On 11/26/10 9:35 AM, Tommaso Teofili wrote:
Hi all,
following Burn's proposal for multimodal analysis component skeleton I also
have a couple of components to propose for inclusion inside the sandbox:
- Solr CAS Consumer - to consume CAS/types/features inside Solr fields.
This could be put inside Lucas or in a separate project
As far as I know is the main difference from a configuration point of
view, is
that Lucas defines the language analyzers inside the AE configuration
and Solr defines them in a server side xml configuration file.
In the end there might be not much which could be reused from Lucas.
Lucas is not maintained right now, and I guess that is because most
people are not interested in creating a Lucene index from a bunch of
documents.
The way we use UIMA is to process a stream of documents which are
received continuously, in this model a Solr AE fits really nicely, because
it just send the received documents to a Solr server which adds it
to the index. After a document is received it can be search with a
short delay. With Lucas that would not be possible.
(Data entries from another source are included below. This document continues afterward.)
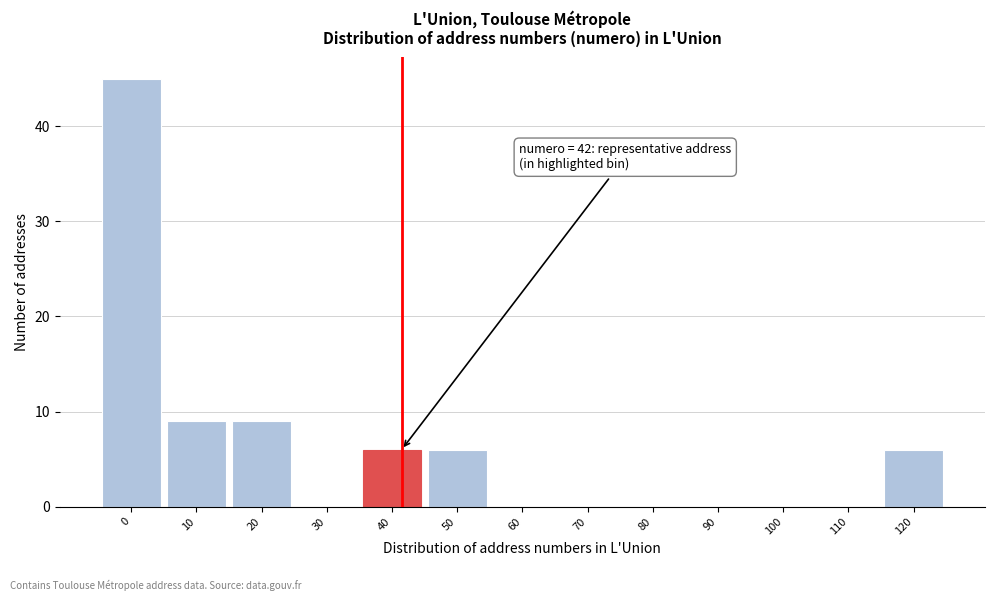

Reading left to right, transcribe all the data shown in this chart.

0=45	10=9	20=9	30=0	40=6	50=6	60=0	70=0	80=0	90=0	100=0	110=0	120=6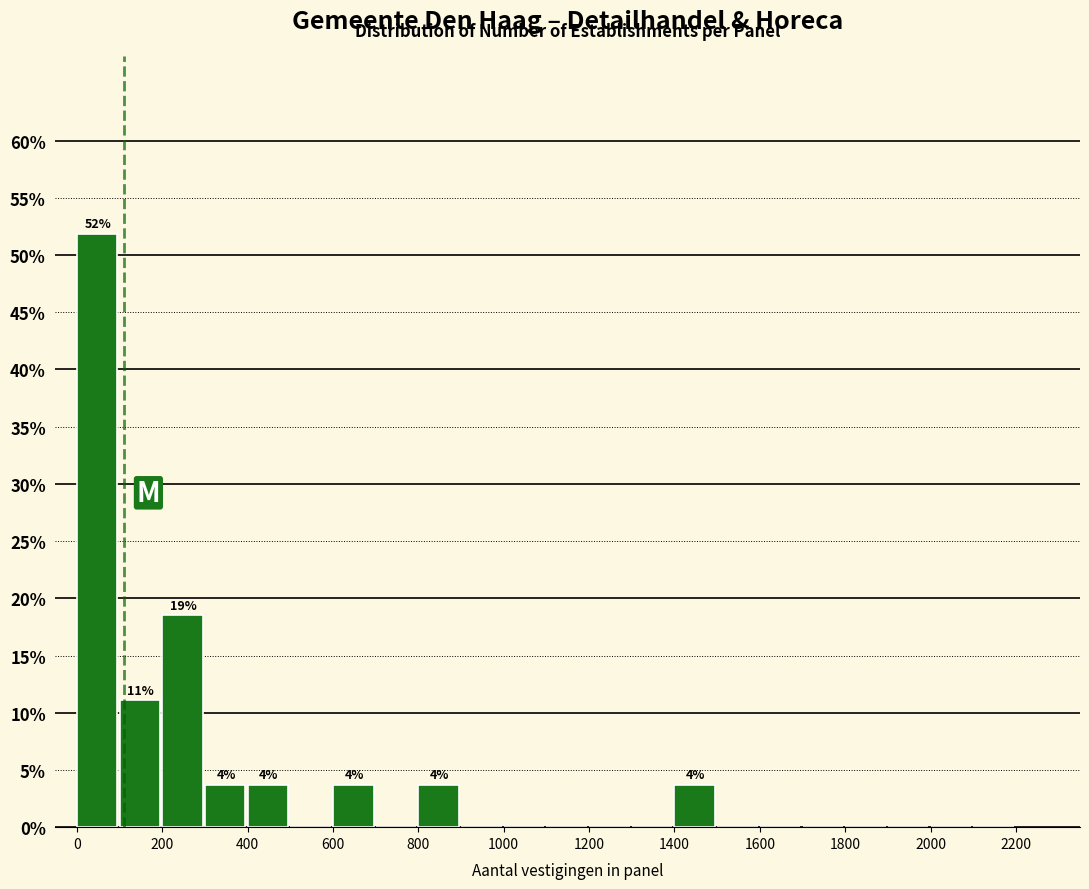

Which range on the x-axis has the tallest bar?

0 to 100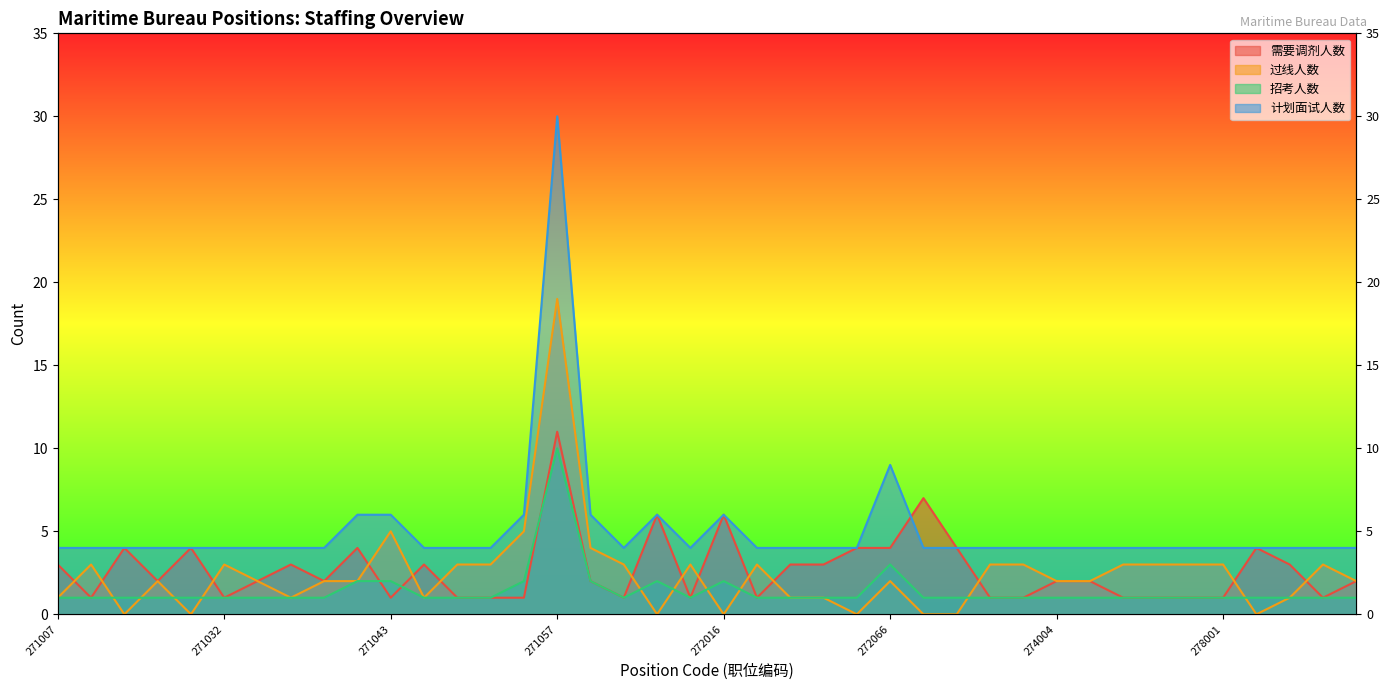

How many interior local valleys does the 招考人数 series have?

2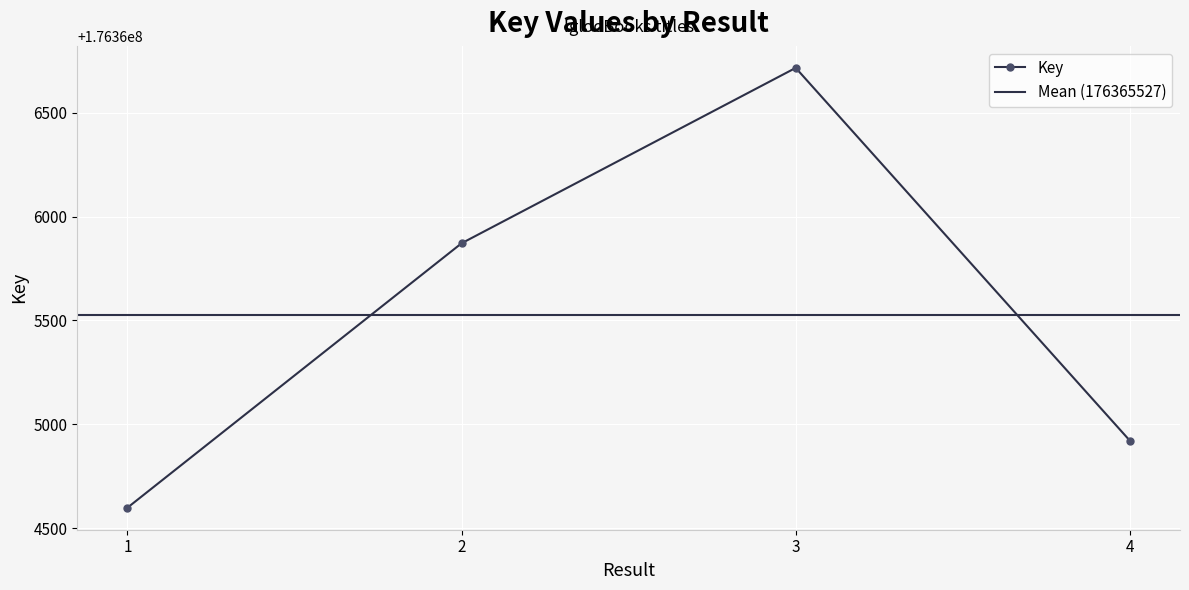

What is the difference between the second highest and second lowest values?

951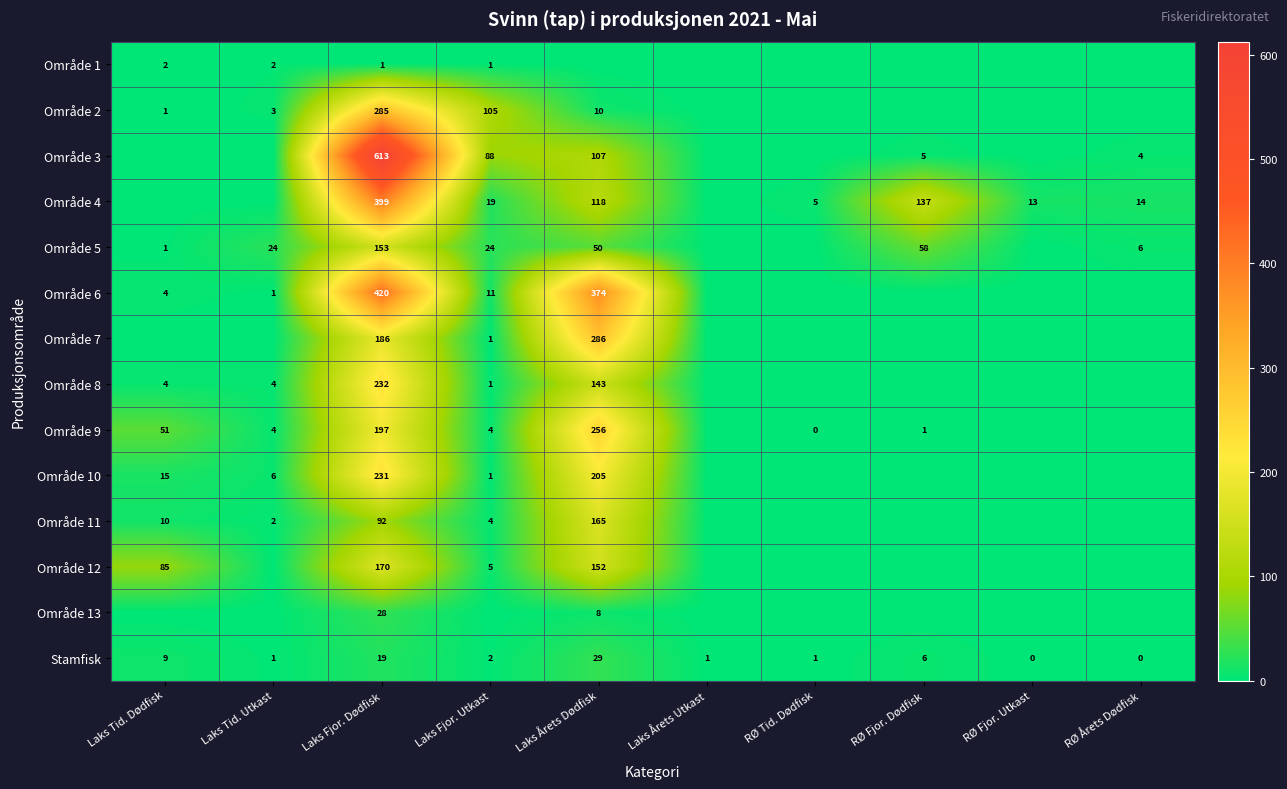

Rank the series at Laks Fjor. Dødfisk from highest to lowest value.

Område 3, Område 6, Område 4, Område 2, Område 8, Område 10, Område 9, Område 7, Område 12, Område 5, Område 11, Område 13, Stamfisk, Område 1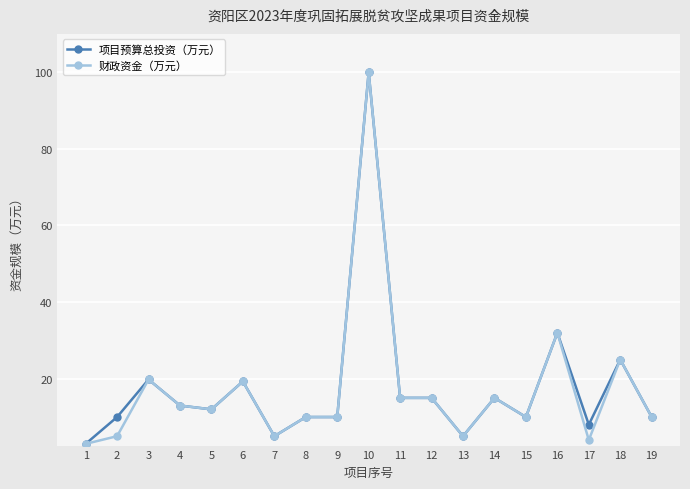

How many distinct data groups are displayed?

2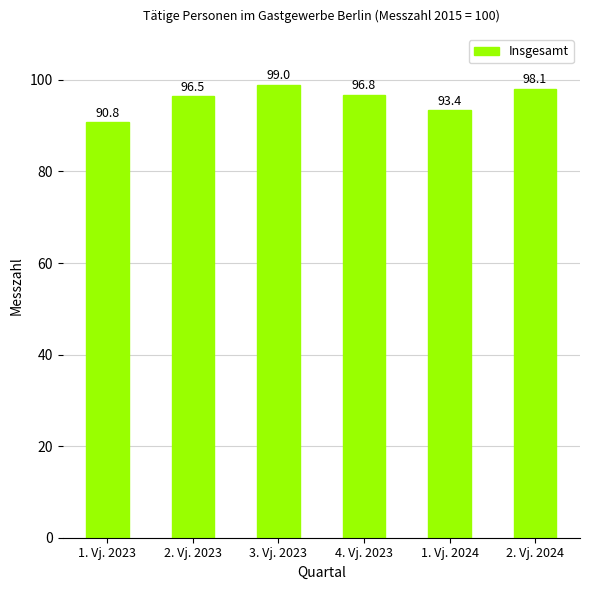

Which has a higher value, 4. Vj. 2023 or 1. Vj. 2024?

4. Vj. 2023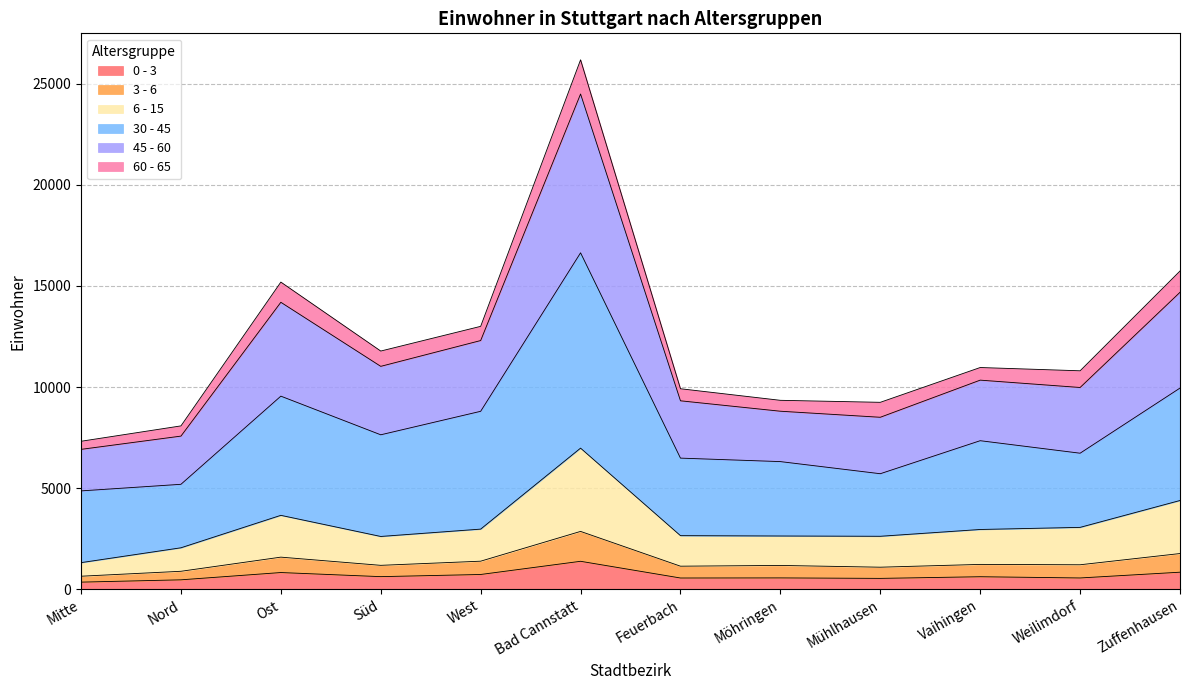

What is the label of the 1st point from the left?

Mitte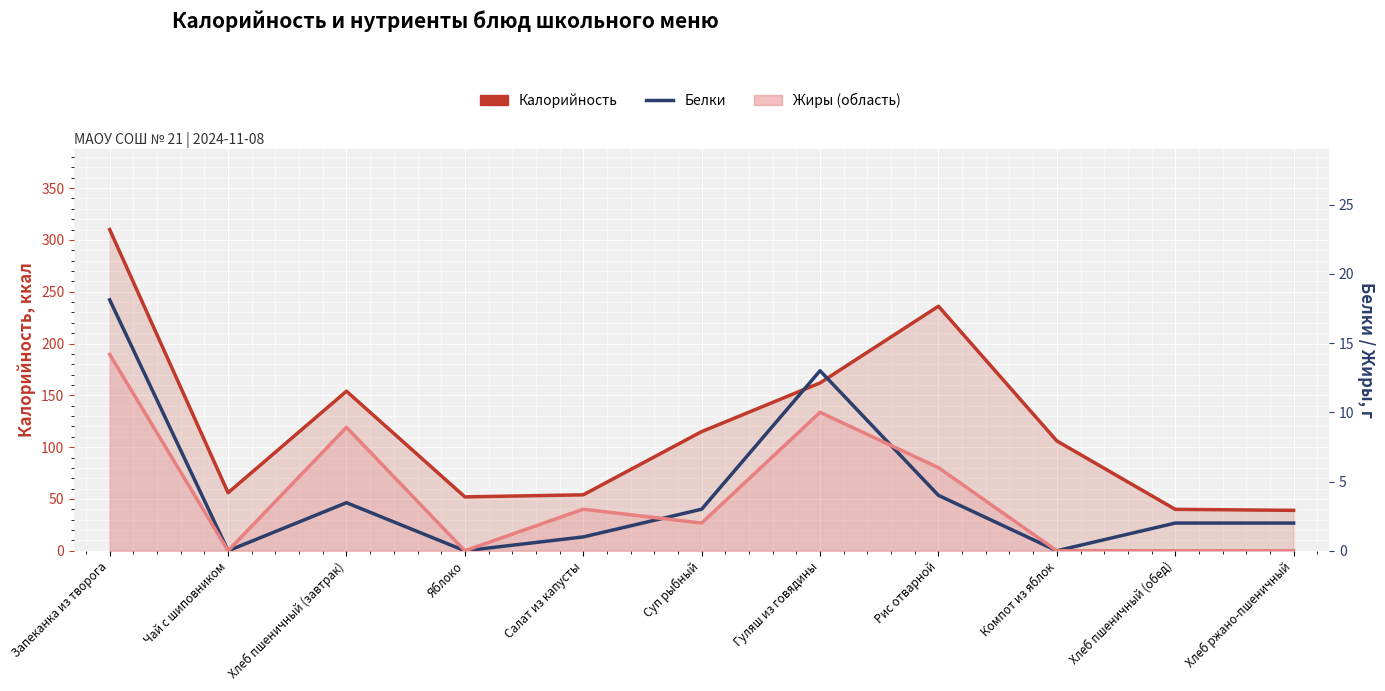

Reading right to left, extract all data points from this chart.

Калорийность: 39.0	40.0	106.0	236.0	162.0	115.0	54.0	52.0	154.0	56.0	310.0
Белки: 2.0	2.0	0.0	4.0	13.0	3.0	1.0	0.0	3.5	0.0	18.1
Жиры: 0.0	0.0	0.0	6.0	10.0	2.0	3.0	0.0	8.9	0.0	14.2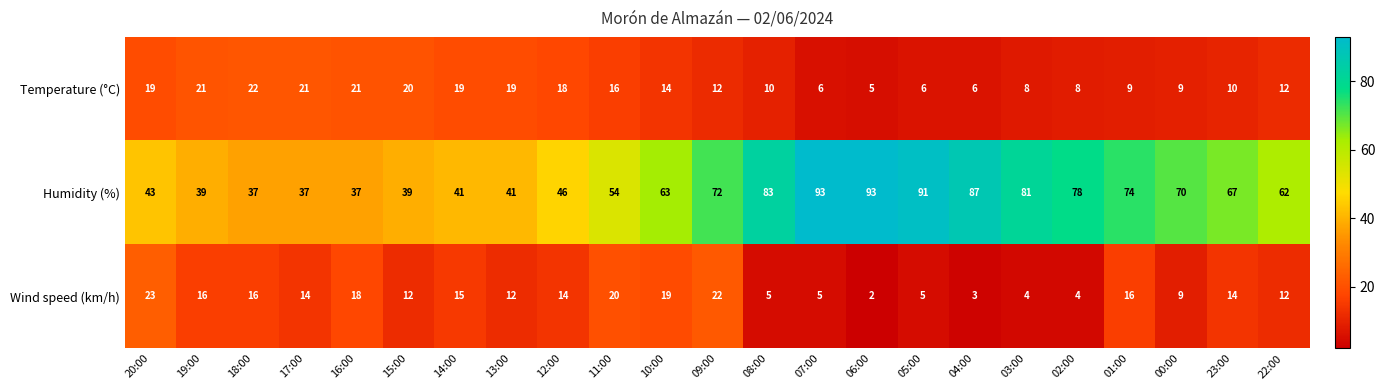

What value does the Wind speed (km/h) series have at 05:00, to the nearest 5?

5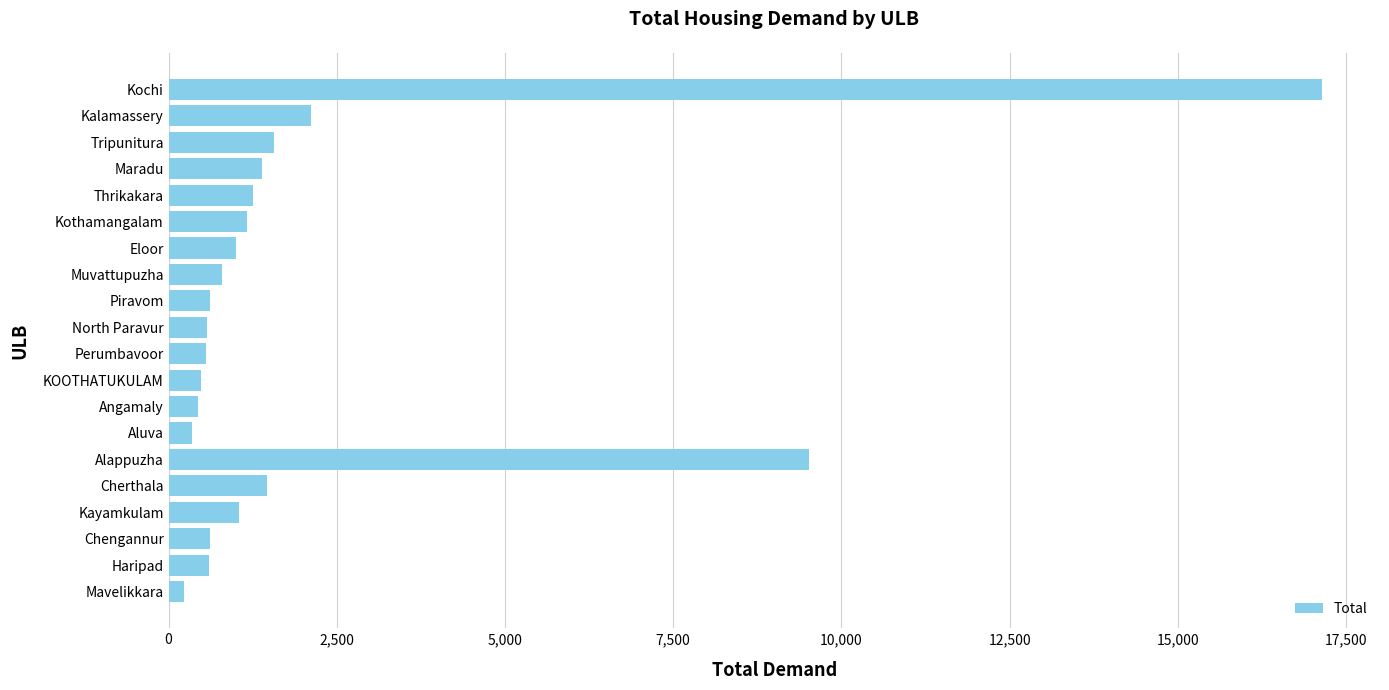

What is the difference between the maximum and minimum values?

16915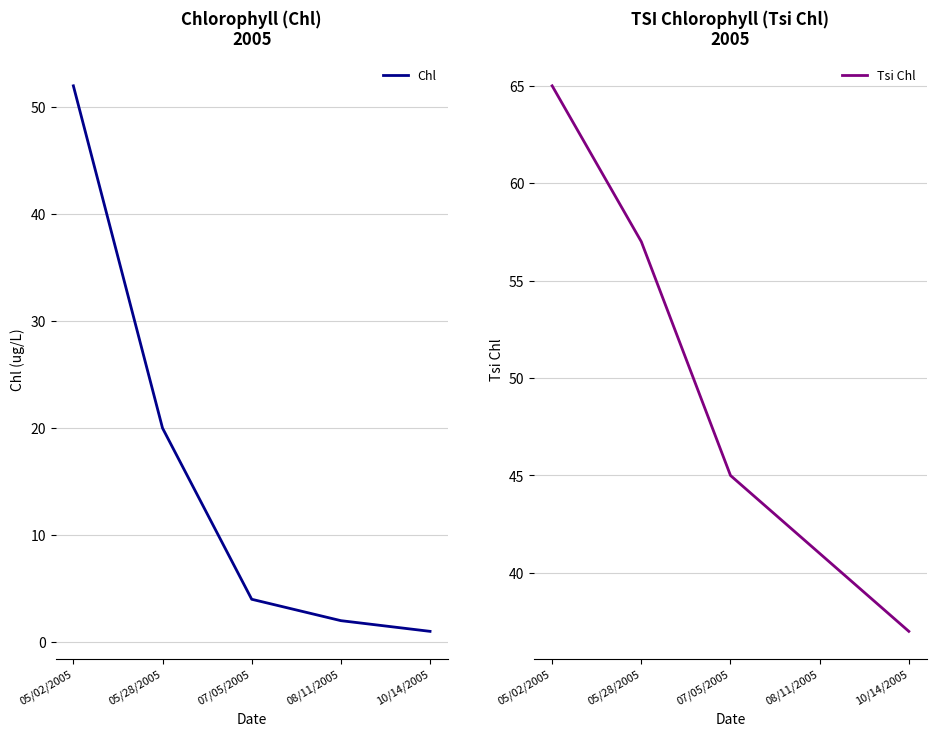

What is the total value across all series at 07/05/2005?

49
I actually created a small Solr AE for doing a quick semantic search demo.
One problem I did run in is that the Solr AE really slows down my processing
pipeline. Anyway I would be happy to test your implementation and contribute
to it.
- a Simple Language Annotator - to extract language from document text,
this one can use 3 algorithms:
- Tika 0.8 language identification capability
- Alchemy language annotator
- Dictionaries of stopwords for each language
We could easily add AEs which set the language to the Tika and
Alchemy project we already have. It can also be done with OpenNLP.
Jörn